## Work order
Wherever the string "lines" appears in the records, return the line that holds it.

## Data records

BEGIN

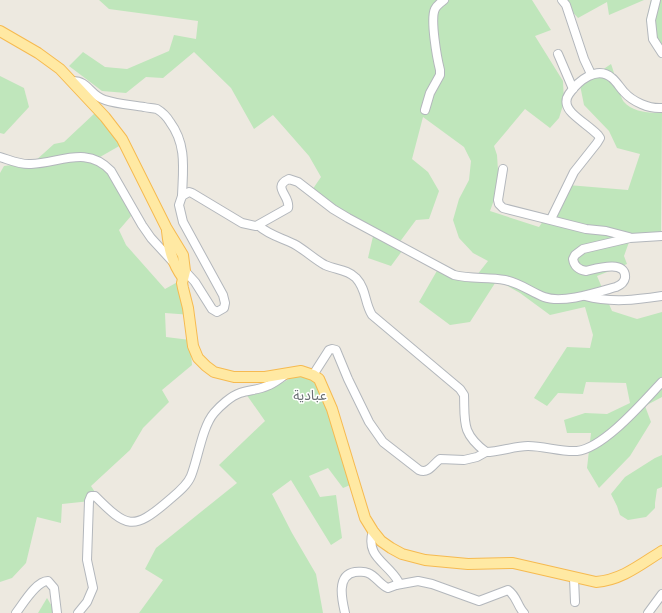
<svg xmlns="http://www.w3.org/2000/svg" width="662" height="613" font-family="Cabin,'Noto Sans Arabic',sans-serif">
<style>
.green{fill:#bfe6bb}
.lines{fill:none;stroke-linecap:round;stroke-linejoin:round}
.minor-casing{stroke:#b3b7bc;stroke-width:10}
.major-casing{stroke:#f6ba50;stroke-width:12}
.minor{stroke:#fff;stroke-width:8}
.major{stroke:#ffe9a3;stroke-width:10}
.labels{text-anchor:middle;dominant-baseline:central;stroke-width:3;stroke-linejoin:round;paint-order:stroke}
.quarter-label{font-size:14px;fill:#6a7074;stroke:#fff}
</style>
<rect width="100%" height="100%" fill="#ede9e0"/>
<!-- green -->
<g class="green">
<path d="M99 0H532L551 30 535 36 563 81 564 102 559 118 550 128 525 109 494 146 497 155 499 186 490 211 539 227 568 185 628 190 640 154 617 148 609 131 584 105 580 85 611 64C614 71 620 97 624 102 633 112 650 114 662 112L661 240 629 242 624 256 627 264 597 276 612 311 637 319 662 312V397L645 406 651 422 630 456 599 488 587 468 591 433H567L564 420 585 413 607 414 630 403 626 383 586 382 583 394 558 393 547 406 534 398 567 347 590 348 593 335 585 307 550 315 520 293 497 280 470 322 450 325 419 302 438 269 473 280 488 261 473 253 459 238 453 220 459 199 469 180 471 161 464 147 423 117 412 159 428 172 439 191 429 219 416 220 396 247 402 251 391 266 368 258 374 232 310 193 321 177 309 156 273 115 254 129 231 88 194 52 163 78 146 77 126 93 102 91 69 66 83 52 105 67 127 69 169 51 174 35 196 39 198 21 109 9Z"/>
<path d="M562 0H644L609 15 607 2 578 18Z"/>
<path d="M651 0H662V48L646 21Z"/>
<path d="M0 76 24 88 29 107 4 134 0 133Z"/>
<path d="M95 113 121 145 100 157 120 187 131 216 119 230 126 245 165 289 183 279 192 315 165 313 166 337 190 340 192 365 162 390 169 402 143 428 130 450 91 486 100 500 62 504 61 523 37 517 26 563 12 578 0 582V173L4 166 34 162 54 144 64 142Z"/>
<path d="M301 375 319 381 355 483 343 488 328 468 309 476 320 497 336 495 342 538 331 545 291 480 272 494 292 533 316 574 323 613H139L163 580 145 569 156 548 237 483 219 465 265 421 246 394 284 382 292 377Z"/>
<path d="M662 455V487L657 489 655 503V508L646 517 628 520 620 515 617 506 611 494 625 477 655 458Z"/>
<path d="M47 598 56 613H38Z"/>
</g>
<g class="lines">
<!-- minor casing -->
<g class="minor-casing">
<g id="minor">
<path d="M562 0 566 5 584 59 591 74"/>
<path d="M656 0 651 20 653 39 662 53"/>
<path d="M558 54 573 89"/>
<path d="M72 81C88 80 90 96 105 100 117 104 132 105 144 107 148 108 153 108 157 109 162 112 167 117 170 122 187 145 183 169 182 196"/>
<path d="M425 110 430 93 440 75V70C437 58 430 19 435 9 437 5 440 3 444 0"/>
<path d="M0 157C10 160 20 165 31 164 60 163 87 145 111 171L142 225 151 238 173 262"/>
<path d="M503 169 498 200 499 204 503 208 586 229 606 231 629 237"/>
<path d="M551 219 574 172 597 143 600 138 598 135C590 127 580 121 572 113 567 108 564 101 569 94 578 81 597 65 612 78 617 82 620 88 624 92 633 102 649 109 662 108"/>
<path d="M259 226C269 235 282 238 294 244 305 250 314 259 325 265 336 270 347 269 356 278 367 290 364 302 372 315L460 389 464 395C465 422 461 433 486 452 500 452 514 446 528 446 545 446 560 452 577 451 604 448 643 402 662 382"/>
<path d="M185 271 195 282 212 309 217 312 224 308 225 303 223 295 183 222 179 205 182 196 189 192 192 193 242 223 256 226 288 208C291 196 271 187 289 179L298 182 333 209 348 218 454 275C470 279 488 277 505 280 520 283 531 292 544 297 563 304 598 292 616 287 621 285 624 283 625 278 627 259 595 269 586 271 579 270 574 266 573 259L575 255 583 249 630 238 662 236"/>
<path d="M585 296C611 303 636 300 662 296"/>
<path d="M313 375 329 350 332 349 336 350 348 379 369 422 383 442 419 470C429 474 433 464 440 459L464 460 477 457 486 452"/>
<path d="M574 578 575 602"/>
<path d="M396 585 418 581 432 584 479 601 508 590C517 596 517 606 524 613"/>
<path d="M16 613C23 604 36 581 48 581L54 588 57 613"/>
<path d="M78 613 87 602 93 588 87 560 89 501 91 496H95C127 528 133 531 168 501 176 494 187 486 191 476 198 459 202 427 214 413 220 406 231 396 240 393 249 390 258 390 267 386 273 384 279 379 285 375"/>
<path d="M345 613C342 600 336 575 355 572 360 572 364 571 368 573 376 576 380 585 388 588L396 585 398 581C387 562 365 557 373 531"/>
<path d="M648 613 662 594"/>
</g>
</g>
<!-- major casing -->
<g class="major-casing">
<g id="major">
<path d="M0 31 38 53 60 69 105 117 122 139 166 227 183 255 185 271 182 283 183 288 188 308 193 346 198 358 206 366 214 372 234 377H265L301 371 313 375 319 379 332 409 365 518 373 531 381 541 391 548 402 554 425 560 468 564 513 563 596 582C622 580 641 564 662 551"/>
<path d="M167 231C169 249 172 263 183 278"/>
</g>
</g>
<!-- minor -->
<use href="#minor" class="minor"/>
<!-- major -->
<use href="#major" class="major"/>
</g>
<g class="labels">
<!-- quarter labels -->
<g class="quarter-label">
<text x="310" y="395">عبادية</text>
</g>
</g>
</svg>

END
BEGIN

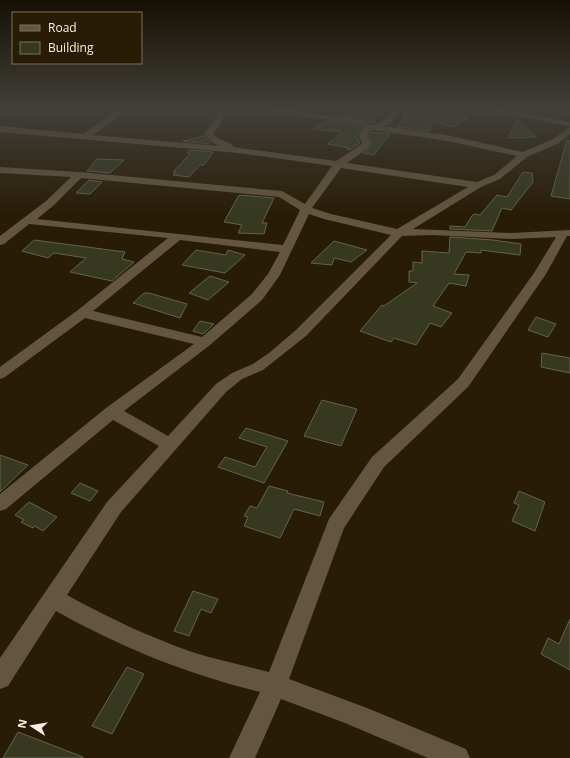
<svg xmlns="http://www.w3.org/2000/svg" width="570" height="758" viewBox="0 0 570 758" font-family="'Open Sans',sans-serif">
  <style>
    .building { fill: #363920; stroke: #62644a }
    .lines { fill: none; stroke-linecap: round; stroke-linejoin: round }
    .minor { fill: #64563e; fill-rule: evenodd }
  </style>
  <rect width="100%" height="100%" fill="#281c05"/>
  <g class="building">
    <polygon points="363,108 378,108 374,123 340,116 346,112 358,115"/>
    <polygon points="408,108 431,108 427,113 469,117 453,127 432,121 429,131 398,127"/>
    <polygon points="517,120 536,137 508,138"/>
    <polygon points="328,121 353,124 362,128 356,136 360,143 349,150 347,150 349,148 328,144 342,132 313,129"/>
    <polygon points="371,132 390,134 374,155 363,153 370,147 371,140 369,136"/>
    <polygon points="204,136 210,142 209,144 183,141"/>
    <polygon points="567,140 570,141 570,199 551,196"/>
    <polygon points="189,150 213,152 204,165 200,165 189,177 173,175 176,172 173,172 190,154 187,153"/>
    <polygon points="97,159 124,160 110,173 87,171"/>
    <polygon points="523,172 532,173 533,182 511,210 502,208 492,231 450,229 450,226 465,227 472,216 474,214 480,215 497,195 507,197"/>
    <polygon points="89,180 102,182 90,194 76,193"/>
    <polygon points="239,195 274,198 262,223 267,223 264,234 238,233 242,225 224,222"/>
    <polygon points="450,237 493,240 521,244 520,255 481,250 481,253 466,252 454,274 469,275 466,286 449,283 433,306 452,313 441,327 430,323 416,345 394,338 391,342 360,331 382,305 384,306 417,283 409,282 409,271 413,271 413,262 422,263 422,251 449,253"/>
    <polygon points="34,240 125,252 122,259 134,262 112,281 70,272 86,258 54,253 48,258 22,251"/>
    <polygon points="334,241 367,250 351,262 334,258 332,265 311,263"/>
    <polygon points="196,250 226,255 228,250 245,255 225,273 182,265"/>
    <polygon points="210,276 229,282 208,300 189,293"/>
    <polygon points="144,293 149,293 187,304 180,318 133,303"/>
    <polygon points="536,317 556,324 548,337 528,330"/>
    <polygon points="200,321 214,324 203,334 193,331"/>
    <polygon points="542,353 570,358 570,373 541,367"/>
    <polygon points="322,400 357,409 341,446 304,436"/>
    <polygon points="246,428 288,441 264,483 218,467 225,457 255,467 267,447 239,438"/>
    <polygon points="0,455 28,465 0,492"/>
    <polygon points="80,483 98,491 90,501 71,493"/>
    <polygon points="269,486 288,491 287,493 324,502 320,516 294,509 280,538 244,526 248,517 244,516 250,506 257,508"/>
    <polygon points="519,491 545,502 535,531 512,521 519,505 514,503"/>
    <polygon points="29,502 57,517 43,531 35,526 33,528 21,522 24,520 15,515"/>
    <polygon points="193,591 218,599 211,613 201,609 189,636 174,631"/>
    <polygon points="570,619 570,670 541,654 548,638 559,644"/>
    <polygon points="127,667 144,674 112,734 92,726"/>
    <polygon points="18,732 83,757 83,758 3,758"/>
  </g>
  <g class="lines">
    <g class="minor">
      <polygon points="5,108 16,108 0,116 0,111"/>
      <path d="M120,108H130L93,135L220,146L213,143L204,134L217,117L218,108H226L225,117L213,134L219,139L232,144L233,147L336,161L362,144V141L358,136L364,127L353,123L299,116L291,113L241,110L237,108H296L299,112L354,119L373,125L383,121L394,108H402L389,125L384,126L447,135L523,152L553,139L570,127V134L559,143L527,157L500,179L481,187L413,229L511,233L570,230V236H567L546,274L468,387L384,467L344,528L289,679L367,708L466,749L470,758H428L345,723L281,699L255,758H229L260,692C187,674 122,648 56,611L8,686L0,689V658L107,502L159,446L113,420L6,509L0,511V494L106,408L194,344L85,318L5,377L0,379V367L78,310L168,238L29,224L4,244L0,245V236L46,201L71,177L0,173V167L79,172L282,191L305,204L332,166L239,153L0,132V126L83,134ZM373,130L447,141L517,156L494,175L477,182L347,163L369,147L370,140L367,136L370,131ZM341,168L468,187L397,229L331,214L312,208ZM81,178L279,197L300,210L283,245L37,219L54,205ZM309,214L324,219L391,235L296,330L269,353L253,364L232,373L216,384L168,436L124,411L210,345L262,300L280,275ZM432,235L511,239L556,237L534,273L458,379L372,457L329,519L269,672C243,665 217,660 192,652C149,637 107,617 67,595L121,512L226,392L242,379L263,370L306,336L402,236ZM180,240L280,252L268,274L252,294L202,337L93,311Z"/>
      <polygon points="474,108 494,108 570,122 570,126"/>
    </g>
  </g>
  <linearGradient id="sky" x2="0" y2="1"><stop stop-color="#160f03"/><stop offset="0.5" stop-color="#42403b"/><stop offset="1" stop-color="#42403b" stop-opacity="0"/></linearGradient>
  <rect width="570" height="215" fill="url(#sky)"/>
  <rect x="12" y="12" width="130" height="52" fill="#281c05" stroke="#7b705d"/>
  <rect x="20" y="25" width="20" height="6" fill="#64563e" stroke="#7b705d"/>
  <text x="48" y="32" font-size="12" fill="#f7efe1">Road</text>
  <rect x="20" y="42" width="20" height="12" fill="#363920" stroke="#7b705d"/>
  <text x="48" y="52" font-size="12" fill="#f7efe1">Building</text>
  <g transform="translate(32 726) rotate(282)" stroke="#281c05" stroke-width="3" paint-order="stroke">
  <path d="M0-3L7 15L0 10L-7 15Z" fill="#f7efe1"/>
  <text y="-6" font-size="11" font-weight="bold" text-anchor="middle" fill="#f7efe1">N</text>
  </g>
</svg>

END

## Task result
.lines{fill:none;stroke-linecap:round;stroke-linejoin:round}
<g class="lines">
    .lines { fill: none; stroke-linecap: round; stroke-linejoin: round }
  <g class="lines">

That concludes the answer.